Skip to content

SELECT

Synopsis

table.select([column, ...])
    [.filter(condition [,...])]
    [.groupBy(column [,...])]
    [.filterGroup(condition [,...])]
    [.agg(aggregation [,...])]
    [.limit(limit)]
    [.orderBy(column [,...])]
    [.exec()]

If no column is provided all columns will selected. .filter(), .filterGroup(), .agg() can be chained more than once.

A column can be represent by a string. To perform arithmetic, comparison and logical operation on a column, a Column type must be use. To read more on column refer to Column section

Creating a column instance

import athenaSQL.functions as F

# create a new column instance. we can use F.col or F.column
col = F.col('col_name')
col2 = F.column('col_2')

# we can perform arithmeti, comparison, logical operation on columns
col_multi = col * 10
col_compare = col >= 10
col_logical = (col >= 10 and col2 <= 15)

SELECT Chain Method Conditions

  • .filterGroup() can only be applied to grouped select query.
  • If no column is provided on a grouped selecte query only grouping columns will be selected.
  • In grouped select query non-grouping columns must be aggregated.
  • Aggregating already selected column will replace it unless once of them is aliased.
  • Alternative to using .agg() is to directly add aggregated columns to .select().

Using SELECT Query

# let's use the table instance from `AthenaTable` example
table.select().show_query()
SELECT
    *
FROM "db_name"."table_name"

Comprehensive SELECT Query

import athenaSQL.functions as F
from athenaSQL.orders import ASC, DESC

select_salary = (table.select('city', 'country')
                    .filter(F.col('age') > 10)
                    .filter(F.col('country') == 'Togo')
                    .groupBy('city')
                    .filterGroup(F.avg(F.col('salary')) > 15000)
                    .agg(F.avg(F.col('age')).alias('age_avg'))
                    .agg(F.avg(F.col('salary')).alias('salary_avg'))
                    .agg(F.min(F.col('salary')).alias('salary_min'))
                    .agg(F.max(F.col('salary')).alias('salary_max'))
                    .agg(F.min(F.col('country')).alias('country'))
                    .orderBy(ASC('salary_avg')))

select_salary.show_query()
SELECT
    city,
    AVG(age) AS age_avg,
    AVG(salary) AS salary_avg,
    MIN(salary) AS salary_min,
    MAX(salary) AS salary_max,
    MIN(country) AS country
FROM "db_name"."table_name"
WHERE
    age > 10 AND
    country = 'Togo'
GROUP BY city
HAVING
    AVG(salary) > 15000
ORDER BY salary_avg DESC

Dataset excerpts:
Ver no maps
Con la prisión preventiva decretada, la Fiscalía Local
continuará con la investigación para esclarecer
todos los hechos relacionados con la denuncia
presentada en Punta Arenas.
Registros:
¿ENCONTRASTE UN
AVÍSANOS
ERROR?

* * *

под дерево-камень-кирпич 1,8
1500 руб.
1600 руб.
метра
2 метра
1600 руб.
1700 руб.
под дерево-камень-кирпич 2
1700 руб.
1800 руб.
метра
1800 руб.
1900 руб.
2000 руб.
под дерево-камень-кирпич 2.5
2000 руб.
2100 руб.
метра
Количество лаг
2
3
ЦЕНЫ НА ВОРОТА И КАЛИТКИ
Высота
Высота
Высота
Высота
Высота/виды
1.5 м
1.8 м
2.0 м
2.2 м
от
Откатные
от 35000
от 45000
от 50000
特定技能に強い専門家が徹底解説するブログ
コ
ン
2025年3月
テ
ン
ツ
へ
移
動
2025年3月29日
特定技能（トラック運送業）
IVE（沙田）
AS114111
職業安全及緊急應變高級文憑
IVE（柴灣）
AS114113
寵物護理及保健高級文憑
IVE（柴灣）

Task requirements:
1/ Edit the stretch of the SELECT documentation from "SELECT Chain Method" through "columns to .select().", replacing "grouped" with "GROUP BY" wherever it occurs, and write out the revised passage.
2/ Locate every line of the records that contains the string "дерево", matching case exactly, and copy each such line.

Answers to the exercises:
1/
SELECT Chain Method Conditions

  • .filterGroup() can only be applied to GROUP BY select query.
  • If no column is provided on a GROUP BY selecte query only grouping columns will be selected.
  • In GROUP BY select query non-grouping columns must be aggregated.
  • Aggregating already selected column will replace it unless once of them is aliased.
  • Alternative to using .agg() is to directly add aggregated columns to .select().

2/
под дерево-камень-кирпич 1,8
под дерево-камень-кирпич 2
под дерево-камень-кирпич 2.5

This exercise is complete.